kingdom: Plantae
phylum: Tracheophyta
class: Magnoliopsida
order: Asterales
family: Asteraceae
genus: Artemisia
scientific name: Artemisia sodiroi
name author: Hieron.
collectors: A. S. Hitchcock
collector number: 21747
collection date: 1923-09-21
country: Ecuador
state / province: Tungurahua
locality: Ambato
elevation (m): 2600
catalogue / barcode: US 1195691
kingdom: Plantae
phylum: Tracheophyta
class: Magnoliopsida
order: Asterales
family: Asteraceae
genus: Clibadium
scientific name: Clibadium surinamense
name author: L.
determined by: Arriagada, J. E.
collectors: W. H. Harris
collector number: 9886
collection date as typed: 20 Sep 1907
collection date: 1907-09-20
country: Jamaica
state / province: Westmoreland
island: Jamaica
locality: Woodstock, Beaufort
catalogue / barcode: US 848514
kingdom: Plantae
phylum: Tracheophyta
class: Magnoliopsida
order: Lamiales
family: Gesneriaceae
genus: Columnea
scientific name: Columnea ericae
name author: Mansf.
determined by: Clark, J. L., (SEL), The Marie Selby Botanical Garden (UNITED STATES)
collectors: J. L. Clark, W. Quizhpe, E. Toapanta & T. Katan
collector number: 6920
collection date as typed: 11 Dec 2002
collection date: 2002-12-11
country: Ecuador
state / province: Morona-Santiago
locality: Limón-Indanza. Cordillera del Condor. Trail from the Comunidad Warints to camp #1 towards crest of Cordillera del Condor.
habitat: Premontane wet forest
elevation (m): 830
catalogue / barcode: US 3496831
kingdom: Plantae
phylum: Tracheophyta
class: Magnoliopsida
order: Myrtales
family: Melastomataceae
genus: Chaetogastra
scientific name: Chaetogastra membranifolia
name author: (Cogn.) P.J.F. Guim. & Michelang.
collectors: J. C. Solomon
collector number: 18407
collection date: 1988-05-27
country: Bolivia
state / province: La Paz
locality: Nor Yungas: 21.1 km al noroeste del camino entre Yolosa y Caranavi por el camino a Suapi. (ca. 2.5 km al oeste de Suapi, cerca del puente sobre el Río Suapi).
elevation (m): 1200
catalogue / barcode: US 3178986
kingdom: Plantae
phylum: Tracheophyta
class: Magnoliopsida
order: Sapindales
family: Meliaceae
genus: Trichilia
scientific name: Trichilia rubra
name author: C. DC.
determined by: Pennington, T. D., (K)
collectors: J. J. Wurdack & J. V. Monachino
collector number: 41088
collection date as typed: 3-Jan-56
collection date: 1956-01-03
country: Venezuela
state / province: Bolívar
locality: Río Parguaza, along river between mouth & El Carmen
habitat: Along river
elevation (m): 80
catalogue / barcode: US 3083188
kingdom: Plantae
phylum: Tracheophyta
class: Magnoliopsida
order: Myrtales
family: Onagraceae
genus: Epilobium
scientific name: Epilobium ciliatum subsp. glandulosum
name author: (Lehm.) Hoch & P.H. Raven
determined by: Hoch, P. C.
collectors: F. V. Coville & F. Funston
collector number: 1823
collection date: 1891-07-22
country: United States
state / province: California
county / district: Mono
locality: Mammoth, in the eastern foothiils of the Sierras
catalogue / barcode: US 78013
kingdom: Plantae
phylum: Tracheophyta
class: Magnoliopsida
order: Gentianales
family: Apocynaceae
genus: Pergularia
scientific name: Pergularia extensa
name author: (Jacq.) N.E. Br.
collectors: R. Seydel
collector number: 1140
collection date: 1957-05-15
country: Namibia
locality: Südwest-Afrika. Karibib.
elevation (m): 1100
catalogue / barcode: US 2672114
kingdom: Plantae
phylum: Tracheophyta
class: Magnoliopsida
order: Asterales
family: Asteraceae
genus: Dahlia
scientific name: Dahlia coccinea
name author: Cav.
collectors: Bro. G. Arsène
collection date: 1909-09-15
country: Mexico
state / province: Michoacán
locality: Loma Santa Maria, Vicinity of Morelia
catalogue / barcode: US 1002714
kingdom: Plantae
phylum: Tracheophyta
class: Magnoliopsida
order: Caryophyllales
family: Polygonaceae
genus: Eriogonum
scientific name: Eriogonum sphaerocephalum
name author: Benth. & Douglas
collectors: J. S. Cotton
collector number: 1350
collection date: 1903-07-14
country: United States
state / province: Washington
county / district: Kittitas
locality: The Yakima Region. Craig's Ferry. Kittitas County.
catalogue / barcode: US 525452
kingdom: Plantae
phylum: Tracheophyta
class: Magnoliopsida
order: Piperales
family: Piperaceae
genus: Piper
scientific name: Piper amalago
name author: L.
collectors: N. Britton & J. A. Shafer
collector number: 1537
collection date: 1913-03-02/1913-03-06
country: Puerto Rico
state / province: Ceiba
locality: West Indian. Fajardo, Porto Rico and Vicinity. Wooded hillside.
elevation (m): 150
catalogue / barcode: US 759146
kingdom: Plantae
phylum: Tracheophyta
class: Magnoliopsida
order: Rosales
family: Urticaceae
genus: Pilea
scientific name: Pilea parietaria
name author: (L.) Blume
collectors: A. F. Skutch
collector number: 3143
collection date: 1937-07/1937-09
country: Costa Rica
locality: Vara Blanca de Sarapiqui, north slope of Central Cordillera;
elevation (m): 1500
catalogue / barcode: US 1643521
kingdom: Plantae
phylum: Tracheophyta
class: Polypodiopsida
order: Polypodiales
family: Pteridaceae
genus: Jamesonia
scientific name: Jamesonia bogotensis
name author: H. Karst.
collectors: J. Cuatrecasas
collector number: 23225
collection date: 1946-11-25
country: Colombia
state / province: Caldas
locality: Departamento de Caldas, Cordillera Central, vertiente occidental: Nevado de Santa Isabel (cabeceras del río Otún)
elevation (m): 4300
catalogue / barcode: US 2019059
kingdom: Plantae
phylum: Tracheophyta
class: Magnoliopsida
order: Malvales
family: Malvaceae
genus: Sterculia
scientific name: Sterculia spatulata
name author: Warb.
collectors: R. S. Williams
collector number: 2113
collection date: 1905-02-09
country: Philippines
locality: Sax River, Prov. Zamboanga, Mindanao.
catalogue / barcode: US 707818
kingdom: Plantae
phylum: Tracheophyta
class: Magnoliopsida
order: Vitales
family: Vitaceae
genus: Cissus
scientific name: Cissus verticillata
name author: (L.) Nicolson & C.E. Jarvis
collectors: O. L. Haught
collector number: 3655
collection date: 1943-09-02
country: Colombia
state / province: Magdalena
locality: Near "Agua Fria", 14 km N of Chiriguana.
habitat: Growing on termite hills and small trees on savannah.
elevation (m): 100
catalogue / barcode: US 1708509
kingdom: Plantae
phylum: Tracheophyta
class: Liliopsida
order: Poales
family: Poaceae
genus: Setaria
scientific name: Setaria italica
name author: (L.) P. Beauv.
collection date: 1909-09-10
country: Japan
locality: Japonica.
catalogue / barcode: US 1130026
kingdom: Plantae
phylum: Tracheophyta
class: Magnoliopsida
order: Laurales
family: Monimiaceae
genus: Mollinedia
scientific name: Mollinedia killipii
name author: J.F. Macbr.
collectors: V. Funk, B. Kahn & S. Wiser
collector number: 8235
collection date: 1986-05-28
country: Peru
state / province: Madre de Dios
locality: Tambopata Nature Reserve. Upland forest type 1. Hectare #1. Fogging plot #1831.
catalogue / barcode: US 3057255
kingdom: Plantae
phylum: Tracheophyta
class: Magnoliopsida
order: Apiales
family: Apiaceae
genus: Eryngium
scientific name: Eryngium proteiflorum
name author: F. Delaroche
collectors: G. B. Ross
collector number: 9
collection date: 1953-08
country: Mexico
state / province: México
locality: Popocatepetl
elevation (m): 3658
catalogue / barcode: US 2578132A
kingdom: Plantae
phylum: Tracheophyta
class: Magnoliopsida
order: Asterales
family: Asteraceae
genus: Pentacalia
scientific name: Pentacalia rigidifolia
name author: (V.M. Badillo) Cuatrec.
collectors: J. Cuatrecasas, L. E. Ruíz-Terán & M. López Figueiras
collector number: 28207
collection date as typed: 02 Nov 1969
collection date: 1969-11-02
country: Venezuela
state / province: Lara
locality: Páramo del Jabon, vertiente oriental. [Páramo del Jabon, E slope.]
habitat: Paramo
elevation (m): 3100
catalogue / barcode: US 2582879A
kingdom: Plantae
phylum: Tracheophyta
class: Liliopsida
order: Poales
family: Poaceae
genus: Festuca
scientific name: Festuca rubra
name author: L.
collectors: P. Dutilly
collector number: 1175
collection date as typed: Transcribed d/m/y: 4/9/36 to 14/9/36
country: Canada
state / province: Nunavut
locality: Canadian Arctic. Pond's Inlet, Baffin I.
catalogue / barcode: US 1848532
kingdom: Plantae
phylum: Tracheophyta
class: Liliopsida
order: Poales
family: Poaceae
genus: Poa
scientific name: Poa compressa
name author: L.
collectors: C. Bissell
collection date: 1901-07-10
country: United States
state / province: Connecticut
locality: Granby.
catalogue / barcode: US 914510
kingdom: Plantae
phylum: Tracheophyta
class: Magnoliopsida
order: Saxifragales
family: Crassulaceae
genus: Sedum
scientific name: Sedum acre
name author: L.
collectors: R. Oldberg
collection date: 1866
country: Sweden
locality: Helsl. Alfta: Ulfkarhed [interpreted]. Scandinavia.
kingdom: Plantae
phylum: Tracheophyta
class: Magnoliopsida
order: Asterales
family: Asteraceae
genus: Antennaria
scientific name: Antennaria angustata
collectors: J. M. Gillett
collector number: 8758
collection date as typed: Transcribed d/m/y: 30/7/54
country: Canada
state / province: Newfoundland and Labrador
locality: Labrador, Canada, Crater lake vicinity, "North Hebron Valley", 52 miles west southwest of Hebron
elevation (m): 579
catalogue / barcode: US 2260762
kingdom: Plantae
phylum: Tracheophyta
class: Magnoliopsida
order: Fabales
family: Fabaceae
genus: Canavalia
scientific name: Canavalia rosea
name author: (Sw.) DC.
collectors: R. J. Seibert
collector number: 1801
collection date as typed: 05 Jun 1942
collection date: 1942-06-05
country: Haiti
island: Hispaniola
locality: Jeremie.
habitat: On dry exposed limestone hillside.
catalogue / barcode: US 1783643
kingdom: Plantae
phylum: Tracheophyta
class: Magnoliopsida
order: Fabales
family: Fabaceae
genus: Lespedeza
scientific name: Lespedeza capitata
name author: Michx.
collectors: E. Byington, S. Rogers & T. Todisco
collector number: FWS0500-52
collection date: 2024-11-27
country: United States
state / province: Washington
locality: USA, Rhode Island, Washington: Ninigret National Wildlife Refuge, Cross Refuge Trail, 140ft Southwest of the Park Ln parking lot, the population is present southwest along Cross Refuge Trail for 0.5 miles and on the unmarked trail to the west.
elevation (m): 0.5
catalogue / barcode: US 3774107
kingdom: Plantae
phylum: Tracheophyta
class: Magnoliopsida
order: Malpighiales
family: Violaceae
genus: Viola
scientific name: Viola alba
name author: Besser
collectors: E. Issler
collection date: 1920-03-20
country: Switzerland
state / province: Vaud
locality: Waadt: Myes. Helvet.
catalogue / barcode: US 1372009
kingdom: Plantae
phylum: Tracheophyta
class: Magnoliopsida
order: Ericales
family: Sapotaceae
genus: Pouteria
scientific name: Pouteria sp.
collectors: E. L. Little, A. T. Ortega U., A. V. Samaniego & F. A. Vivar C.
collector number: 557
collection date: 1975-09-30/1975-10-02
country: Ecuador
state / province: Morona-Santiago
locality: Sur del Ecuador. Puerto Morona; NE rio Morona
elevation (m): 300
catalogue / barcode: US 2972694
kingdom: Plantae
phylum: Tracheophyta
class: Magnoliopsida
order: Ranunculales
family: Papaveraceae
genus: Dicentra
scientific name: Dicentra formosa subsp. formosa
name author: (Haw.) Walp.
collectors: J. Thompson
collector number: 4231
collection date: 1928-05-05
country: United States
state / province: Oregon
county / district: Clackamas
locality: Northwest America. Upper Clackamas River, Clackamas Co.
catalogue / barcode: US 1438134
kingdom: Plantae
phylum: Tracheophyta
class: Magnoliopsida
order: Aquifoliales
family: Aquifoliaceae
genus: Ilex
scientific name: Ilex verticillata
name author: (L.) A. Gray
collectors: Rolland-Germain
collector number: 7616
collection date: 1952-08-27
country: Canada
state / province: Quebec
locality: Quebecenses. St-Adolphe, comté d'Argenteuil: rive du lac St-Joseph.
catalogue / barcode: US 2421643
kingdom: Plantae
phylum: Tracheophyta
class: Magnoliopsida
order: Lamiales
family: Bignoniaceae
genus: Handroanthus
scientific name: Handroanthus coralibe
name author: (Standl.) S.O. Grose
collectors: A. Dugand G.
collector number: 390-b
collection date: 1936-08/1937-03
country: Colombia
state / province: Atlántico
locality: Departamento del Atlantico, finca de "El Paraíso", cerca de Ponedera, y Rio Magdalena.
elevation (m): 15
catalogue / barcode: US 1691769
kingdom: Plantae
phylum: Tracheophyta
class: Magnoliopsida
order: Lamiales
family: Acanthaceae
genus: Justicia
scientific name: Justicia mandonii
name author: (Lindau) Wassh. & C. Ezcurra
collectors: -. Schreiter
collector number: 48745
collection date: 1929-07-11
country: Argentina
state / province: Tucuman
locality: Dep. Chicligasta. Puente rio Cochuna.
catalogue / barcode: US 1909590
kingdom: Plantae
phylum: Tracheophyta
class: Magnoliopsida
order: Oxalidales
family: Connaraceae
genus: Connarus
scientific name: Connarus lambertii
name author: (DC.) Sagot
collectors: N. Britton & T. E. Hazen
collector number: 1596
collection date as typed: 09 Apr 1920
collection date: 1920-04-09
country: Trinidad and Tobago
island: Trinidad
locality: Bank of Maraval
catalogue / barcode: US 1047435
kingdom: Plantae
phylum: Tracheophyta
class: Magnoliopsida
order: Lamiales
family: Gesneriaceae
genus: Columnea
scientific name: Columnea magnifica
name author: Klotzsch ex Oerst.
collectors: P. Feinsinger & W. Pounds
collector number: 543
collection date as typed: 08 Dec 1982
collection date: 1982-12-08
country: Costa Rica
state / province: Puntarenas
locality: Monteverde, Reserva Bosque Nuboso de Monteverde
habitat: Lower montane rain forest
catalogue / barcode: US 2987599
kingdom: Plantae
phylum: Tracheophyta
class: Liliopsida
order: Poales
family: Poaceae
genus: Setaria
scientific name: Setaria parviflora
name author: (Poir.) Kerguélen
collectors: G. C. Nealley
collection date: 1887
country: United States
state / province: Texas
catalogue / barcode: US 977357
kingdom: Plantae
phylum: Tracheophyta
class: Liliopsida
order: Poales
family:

★ ★ ★ ★ ★

_Task to carry out_. Reproduce the listing above word for word, starting with its first line and continuing through the line that contains "state / province: La Paz", including that line. Output nothing beyond it.

_Result of the task_.
kingdom: Plantae
phylum: Tracheophyta
class: Magnoliopsida
order: Asterales
family: Asteraceae
genus: Artemisia
scientific name: Artemisia sodiroi
name author: Hieron.
collectors: A. S. Hitchcock
collector number: 21747
collection date: 1923-09-21
country: Ecuador
state / province: Tungurahua
locality: Ambato
elevation (m): 2600
catalogue / barcode: US 1195691
kingdom: Plantae
phylum: Tracheophyta
class: Magnoliopsida
order: Asterales
family: Asteraceae
genus: Clibadium
scientific name: Clibadium surinamense
name author: L.
determined by: Arriagada, J. E.
collectors: W. H. Harris
collector number: 9886
collection date as typed: 20 Sep 1907
collection date: 1907-09-20
country: Jamaica
state / province: Westmoreland
island: Jamaica
locality: Woodstock, Beaufort
catalogue / barcode: US 848514
kingdom: Plantae
phylum: Tracheophyta
class: Magnoliopsida
order: Lamiales
family: Gesneriaceae
genus: Columnea
scientific name: Columnea ericae
name author: Mansf.
determined by: Clark, J. L., (SEL), The Marie Selby Botanical Garden (UNITED STATES)
collectors: J. L. Clark, W. Quizhpe, E. Toapanta & T. Katan
collector number: 6920
collection date as typed: 11 Dec 2002
collection date: 2002-12-11
country: Ecuador
state / province: Morona-Santiago
locality: Limón-Indanza. Cordillera del Condor. Trail from the Comunidad Warints to camp #1 towards crest of Cordillera del Condor.
habitat: Premontane wet forest
elevation (m): 830
catalogue / barcode: US 3496831
kingdom: Plantae
phylum: Tracheophyta
class: Magnoliopsida
order: Myrtales
family: Melastomataceae
genus: Chaetogastra
scientific name: Chaetogastra membranifolia
name author: (Cogn.) P.J.F. Guim. & Michelang.
collectors: J. C. Solomon
collector number: 18407
collection date: 1988-05-27
country: Bolivia
state / province: La Paz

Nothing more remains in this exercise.